-- DATA FOR PROCESSING follows --

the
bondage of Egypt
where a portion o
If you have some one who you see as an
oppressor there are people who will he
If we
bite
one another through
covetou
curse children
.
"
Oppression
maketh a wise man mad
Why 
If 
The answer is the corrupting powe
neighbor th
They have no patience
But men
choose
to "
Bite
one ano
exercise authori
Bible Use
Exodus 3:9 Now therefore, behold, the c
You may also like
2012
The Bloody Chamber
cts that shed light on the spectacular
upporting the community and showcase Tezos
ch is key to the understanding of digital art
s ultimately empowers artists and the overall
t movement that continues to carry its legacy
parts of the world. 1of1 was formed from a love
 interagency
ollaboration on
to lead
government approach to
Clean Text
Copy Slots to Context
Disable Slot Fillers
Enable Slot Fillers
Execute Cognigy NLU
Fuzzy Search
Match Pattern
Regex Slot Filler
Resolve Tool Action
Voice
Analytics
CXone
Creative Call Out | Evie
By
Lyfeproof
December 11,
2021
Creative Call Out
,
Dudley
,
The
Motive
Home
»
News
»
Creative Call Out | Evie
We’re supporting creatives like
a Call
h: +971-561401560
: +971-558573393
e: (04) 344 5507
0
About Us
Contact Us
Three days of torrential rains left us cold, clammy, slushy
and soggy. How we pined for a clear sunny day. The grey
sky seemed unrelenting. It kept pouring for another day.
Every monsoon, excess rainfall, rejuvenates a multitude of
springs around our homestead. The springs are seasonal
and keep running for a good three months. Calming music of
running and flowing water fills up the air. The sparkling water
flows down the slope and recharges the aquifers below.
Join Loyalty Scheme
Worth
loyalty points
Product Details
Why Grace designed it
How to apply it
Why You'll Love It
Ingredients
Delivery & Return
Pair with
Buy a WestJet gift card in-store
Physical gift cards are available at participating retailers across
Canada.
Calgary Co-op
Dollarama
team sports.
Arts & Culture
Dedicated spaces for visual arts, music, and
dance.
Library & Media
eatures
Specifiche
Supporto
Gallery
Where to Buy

-- DATA FOR PROCESSING concluded --

• _TASK PROMPT_:
Please reproduce the records above in their entirety, exactly as given.

• _REPLY_:
the
bondage of Egypt
where a portion o
If you have some one who you see as an
oppressor there are people who will he
If we
bite
one another through
covetou
curse children
.
"
Oppression
maketh a wise man mad
Why 
If 
The answer is the corrupting powe
neighbor th
They have no patience
But men
choose
to "
Bite
one ano
exercise authori
Bible Use
Exodus 3:9 Now therefore, behold, the c
You may also like
2012
The Bloody Chamber
cts that shed light on the spectacular
upporting the community and showcase Tezos
ch is key to the understanding of digital art
s ultimately empowers artists and the overall
t movement that continues to carry its legacy
parts of the world. 1of1 was formed from a love
 interagency
ollaboration on
to lead
government approach to
Clean Text
Copy Slots to Context
Disable Slot Fillers
Enable Slot Fillers
Execute Cognigy NLU
Fuzzy Search
Match Pattern
Regex Slot Filler
Resolve Tool Action
Voice
Analytics
CXone
Creative Call Out | Evie
By
Lyfeproof
December 11,
2021
Creative Call Out
,
Dudley
,
The
Motive
Home
»
News
»
Creative Call Out | Evie
We’re supporting creatives like
a Call
h: +971-561401560
: +971-558573393
e: (04) 344 5507
0
About Us
Contact Us
Three days of torrential rains left us cold, clammy, slushy
and soggy. How we pined for a clear sunny day. The grey
sky seemed unrelenting. It kept pouring for another day.
Every monsoon, excess rainfall, rejuvenates a multitude of
springs around our homestead. The springs are seasonal
and keep running for a good three months. Calming music of
running and flowing water fills up the air. The sparkling water
flows down the slope and recharges the aquifers below.
Join Loyalty Scheme
Worth
loyalty points
Product Details
Why Grace designed it
How to apply it
Why You'll Love It
Ingredients
Delivery & Return
Pair with
Buy a WestJet gift card in-store
Physical gift cards are available at participating retailers across
Canada.
Calgary Co-op
Dollarama
team sports.
Arts & Culture
Dedicated spaces for visual arts, music, and
dance.
Library & Media
eatures
Specifiche
Supporto
Gallery
Where to Buy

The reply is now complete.